What to do -
Please reproduce all of the text in the material below word for word, leaving the pictures out of your output.

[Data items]
============
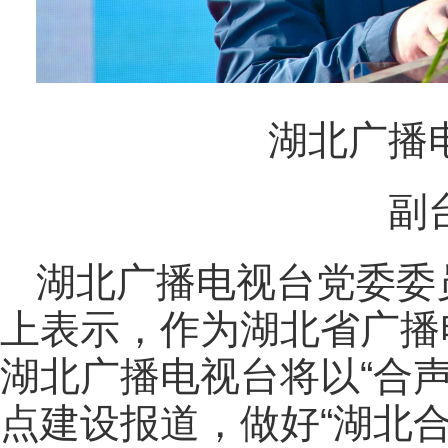
湖北广播
副
湖北广播电视台党委委
上表示，作为湖北省广播
湖北广播电视台将以“合
点建设报道，做好“湖北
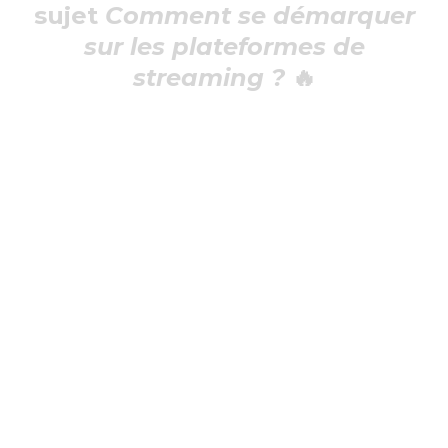
sujet
Comment se démarquer
sur les plateformes de
streaming ?
🔥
============
Response to this exercise -
湖北广播
副
湖北广播电视台党委委
上表示，作为湖北省广播
湖北广播电视台将以“合
点建设报道，做好“湖北
sujet
Comment se démarquer
sur les plateformes de
streaming ?
🔥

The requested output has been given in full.